Die Menschenrechtsorganisation Amnesty International wirft der Islamistengruppe Boko Haram schwere Verbrechen während eines blutigen Angriffs auf die Stadt Baga im Nordosten von Nigeria vor. Die Kämpfer hätten unter anderem eine Schwangere während der Entbindung erschossen. Hunderte Menschen seien am 3. Januar ermordet worden. Die Terror-Sekte habe Zehntausende in die Flucht getrieben.
Experten befürchten, dass damit die Wahlen vom 14. Februar in Gefahr geraten könnten. Präsident Goodluck Jonathan (57) strebt eine zweite Amtszeit an. Seine Partei, die People's Democratic Party (PDP), ist seit dem Niedergang einer Militärdiktatur Ende der Neunzigerjahre konkurrenzlos. Im Februar könnte die Opposition Jonathans Macht erstmals ernsthaft bedrohen.
Zehn Jahre Gewalt
Blick.ch sprach mit Adama Ousmanou vom Zentrum für Afrikastudien der Universität Basel über die Entstehung von Boko Haram sowie Organisation und Ziele der Terror-Sekte. Ousmanou: «Über die letzten zehn Jahre erlebten die nördliche Region von Nigeria und Kamerun einen von der sektiererischen Gruppe Boko Haram angezettelten Anstieg terroristischer Gewalt.»
Die Gruppe, deren Name übersetzt «westliche Bildung ist eine Sünde» bedeutet, sei erstmals im Jahr 2002 in Erscheinung getreten. Es gebe jedoch Hinweise, dass Vorläufer der Gruppe bis ins Jahr 1995 zurückreichten. «Die genaue Anzahl ihrer Mitglieder ist nicht bekannt», sagt der Afrika-Forscher. Die Anhänger der Organisation kommen laut Ousmanou aus den 19 nördlichen von insgesamt 36 Bundesstaaten Nigerias, aus Niger, Tschad, Kamerun und dem Sudan.
«Hauptsächlich unzufriedene Jugendliche»
«Ihre Mitglieder sind hauptsächlich unzufriedene Jugendliche, arbeitslose Schulabgänger und ehemalige Almadschiris.» Bei Almadschiris handelt es sich um Strassenkinder, die in die Obhut von islamischen Lehrern gegeben werden. Diese «leben und lernen unter schrecklichen Umständen», erklärt Ousmanou. Das mache sie anfällig für eine Rekrutierung durch extremistische Sekten wie Boko Haram.
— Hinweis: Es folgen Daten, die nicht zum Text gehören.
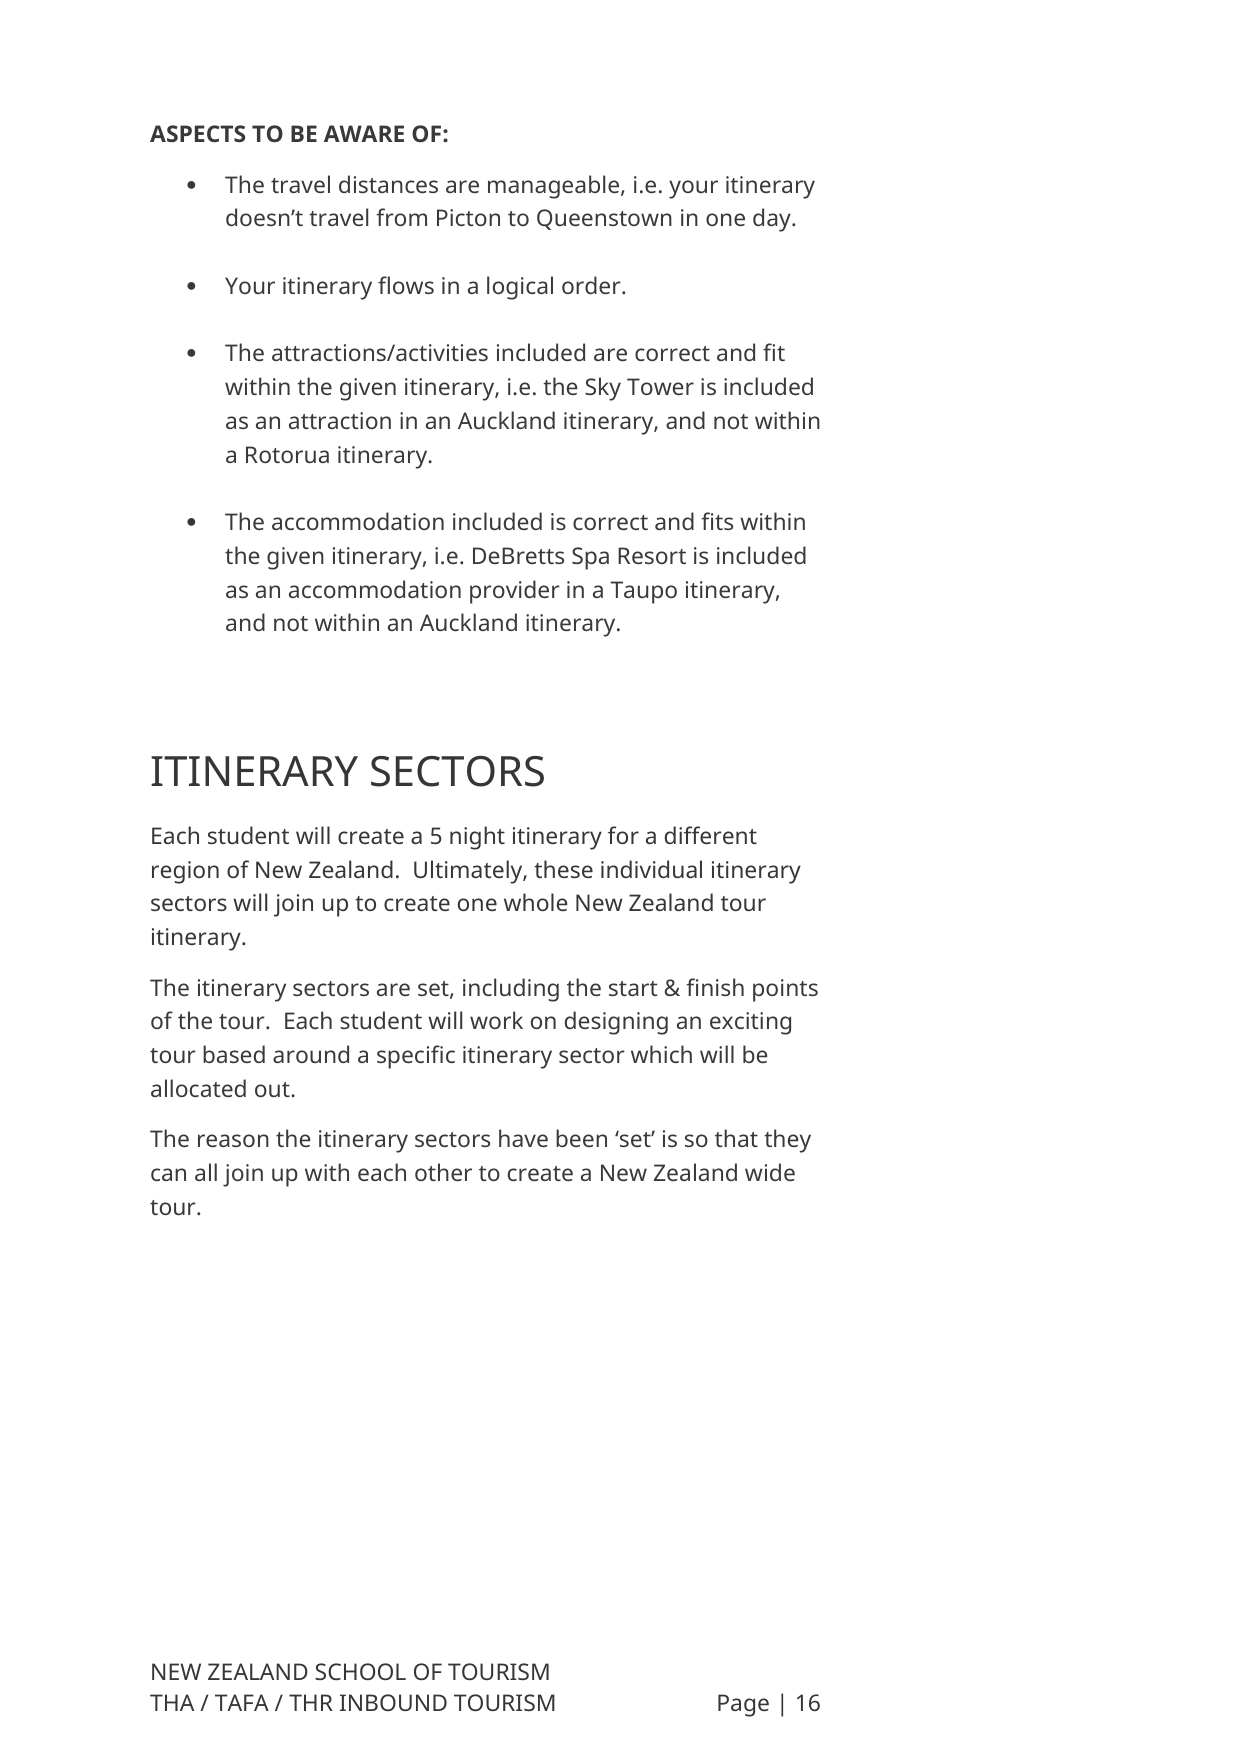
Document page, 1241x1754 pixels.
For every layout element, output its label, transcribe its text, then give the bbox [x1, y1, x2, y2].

list The accommodation included is correct and fits within the given itinerary, i.e. DeBretts Spa Resort is included as an accommodation provider in a Taupo itinerary, and not within an Auckland itinerary. [187, 506, 827, 638]
text The itinerary sectors are set, including the start & finish points of the tour. Each student will work on designing an exciting tour based around a specific itinerary sector which will be allocated out. [150, 971, 827, 1104]
list The attractions/activities included are correct and fit within the given itinerary, i.e. the Sky Tower is included as an attraction in an Auckland itinerary, and not within a Rotorua itinerary. [187, 337, 827, 470]
text ASPECTS TO BE AWARE OF: [150, 118, 827, 149]
text Each student will create a 5 night itinerary for a different region of New Zealand. Ultimately, these individual itinerary sectors will join up to create one whole New Zealand tour itinerary. [150, 820, 827, 952]
text The reason the itinerary sectors have been ‘set’ is so that they can all join up with each other to create a New Zealand wide tour. [150, 1123, 827, 1222]
list The travel distances are manageable, i.e. your itinerary doesn’t travel from Picton to Queenstown in one day. [187, 168, 827, 233]
list Your itinerary flows in a logical order. [187, 270, 827, 301]
subtitle ITINERARY SECTORS [150, 742, 827, 799]
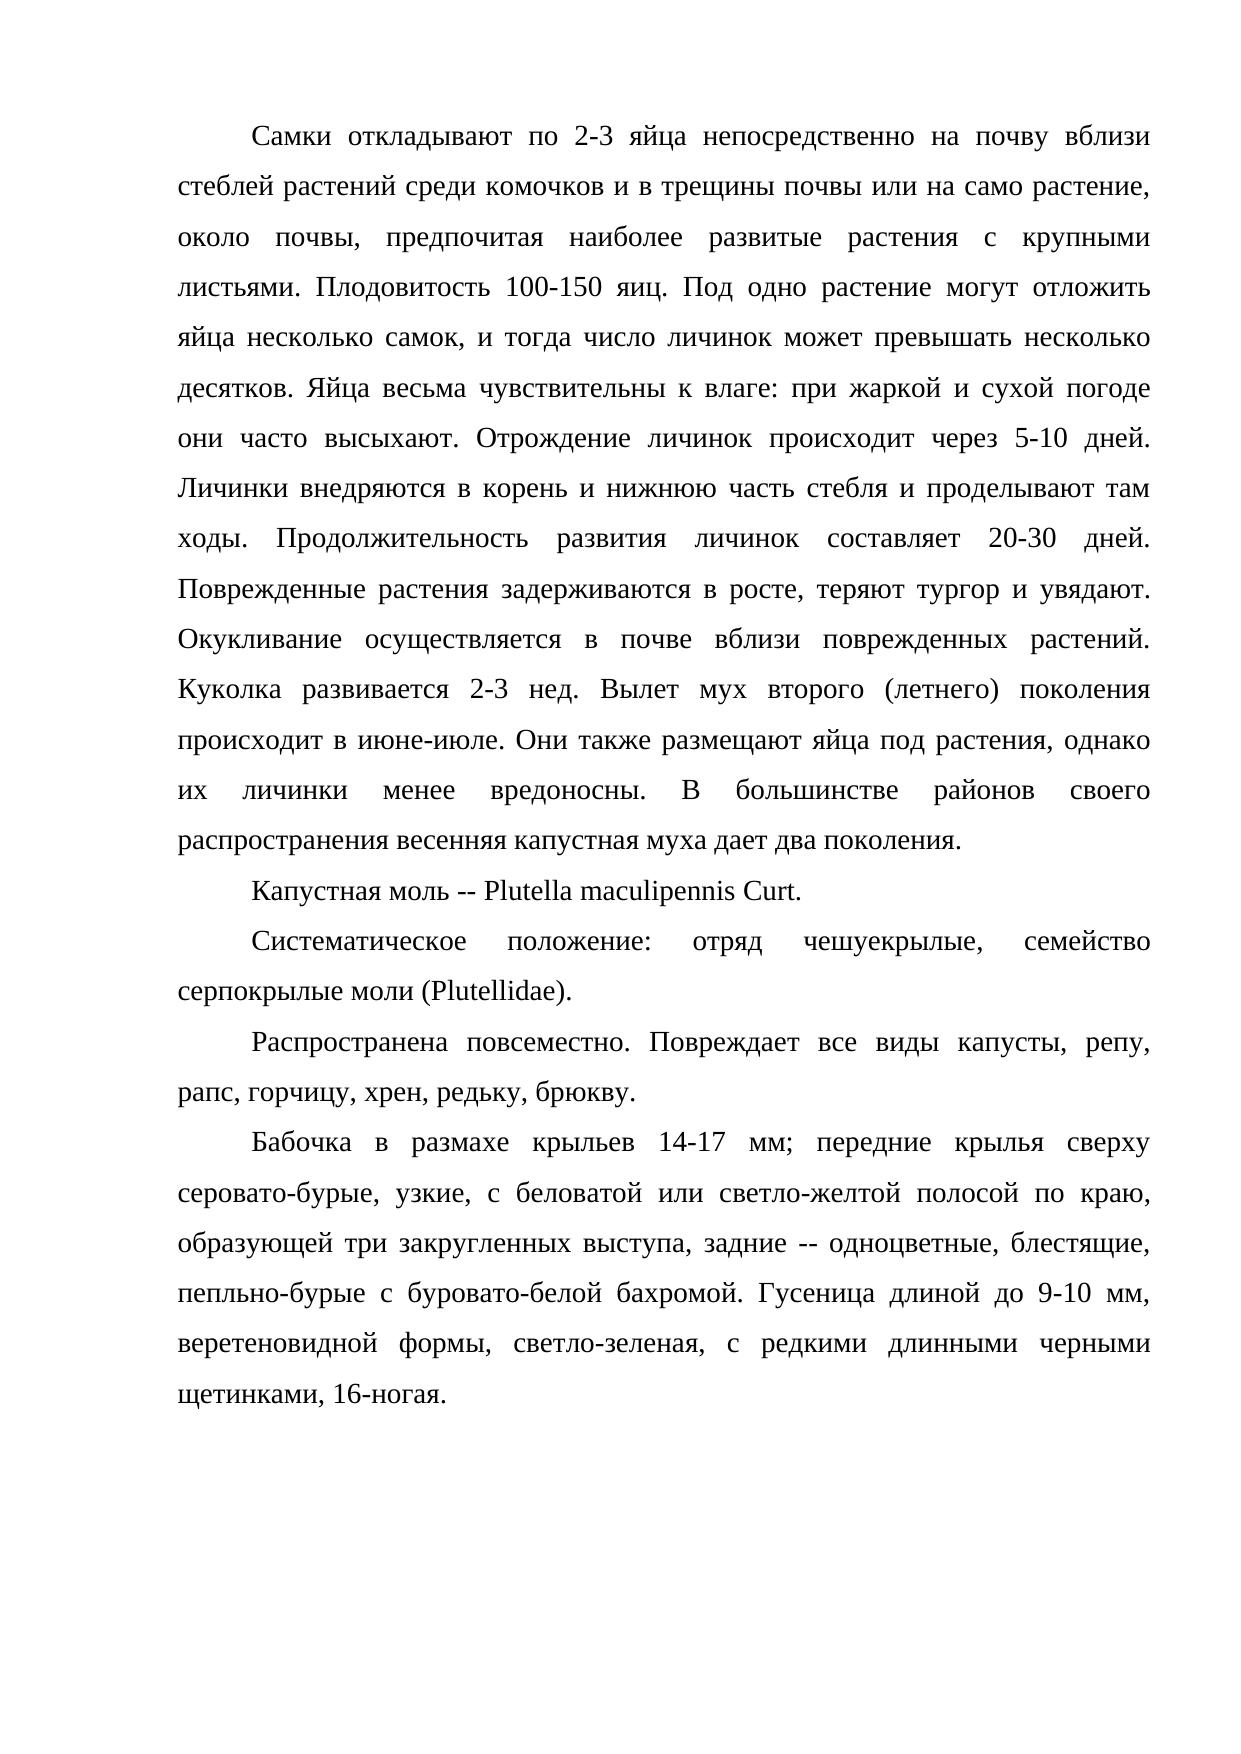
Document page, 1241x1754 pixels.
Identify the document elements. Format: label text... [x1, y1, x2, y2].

text Бабочка в размахе крыльев 14-17 мм; передние крылья сверху серовато-бурые, узкие, с беловатой или светло-желтой полосой по краю, образующей три закругленных выступа, задние -- одноцветные, блестящие, пепльно-бурые с буровато-белой бахромой. Гусеница длиной до 9-10 мм, веретеновидной формы, светло-зеленая, с редкими длинными черными щетинками, 16-ногая. [177, 1124, 1152, 1409]
text Капустная моль -- Plutella maculipennis Curt. [177, 873, 1152, 906]
text Систематическое положение: отряд чешуекрылые, семейство серпокрылые моли (Plutellidae). [177, 923, 1152, 1007]
text Самки откладывают по 2-3 яйца непосредственно на почву вблизи стеблей растений среди комочков и в трещины почвы или на само растение, около почвы, предпочитая наиболее развитые растения с крупными листьями. Плодовитость 100-150 яиц. Под одно растение могут отложить яйца несколько самок, и тогда число личинок может превышать несколько десятков. Яйца весьма чувствительны к влаге: при жаркой и сухой погоде они часто высыхают. Отрождение личинок происходит через 5-10 дней. Личинки внедряются в корень и нижнюю часть стебля и проделывают там ходы. Продолжительность развития личинок составляет 20-30 дней. Поврежденные растения задерживаются в росте, теряют тургор и увядают. Окукливание осуществляется в почве вблизи поврежденных растений. Куколка развивается 2-3 нед. Вылет мух второго (летнего) поколения происходит в июне-июле. Они также размещают яйца под растения, однако их личинки менее вредоносны. В большинстве районов своего распространения весенняя капустная муха дает два поколения. [177, 118, 1152, 856]
text Распространена повсеместно. Повреждает все виды капусты, репу, рапс, горчицу, хрен, редьку, брюкву. [177, 1024, 1152, 1108]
Die Terror-Gruppe wolle verhindern, dass der christliche Glaube im Norden des Landes praktiziert wird. Sie wolle über Nord-Nigeria regieren, das normale Leben stören, der Zentralregierung und den nigerianischen Sicherheitskräften schaden. Dies alles mit dem «Ziel, einen Massenaufstand durch die lokale Bevölkerung zu entzünden».
Erpressung, Überfälle, ausländische Geldquellen
Gemäss einer Liste von Präsident Jonathan finanziert sich Boko Haram durch Entführungen und Erpressungen, mit Hilfe von Banküberfällen und Unterstützung von lokalen Eliten sowie aus Ländern wie Sudan, Pakistan, Saudi-Arabien, Jemen und Katar. Ousmanou erinnert an eine Aussage von François Hollande am Nigeria-Gipfel im Mai 2014 in Paris: «Der französische Präsident bat den Emir von Katar, jegliche finanzielle Unterstützung von Boko Haram zu stoppen.»
Die Krise um Boko Haram habe sich verschlimmert, weil die verschiedenen Sicherheitsorgane nicht miteinander kooperierten, die Zentralregierung keine Rechtssicherheit garantieren könne und nicht im Stande sei, Opfern der Terror-Sekte sofort zu helfen. Die Regierung sei zudem unfähig, die nötigen Informationen zu sammeln, um Angriffen zuvorzukommen.
Um Boko Haram erfolgreich zurückzudrängen, muss die nigerianische Regierung laut Ousmanou insbesondere die folgenden Anstrengungen unternehmen: Arbeitslosigkeit bekämpfen, die Kommando-Struktur der Sekte zerstören, korrupte Sicherheitsleute bestrafen, Grenzen besser kontrollieren.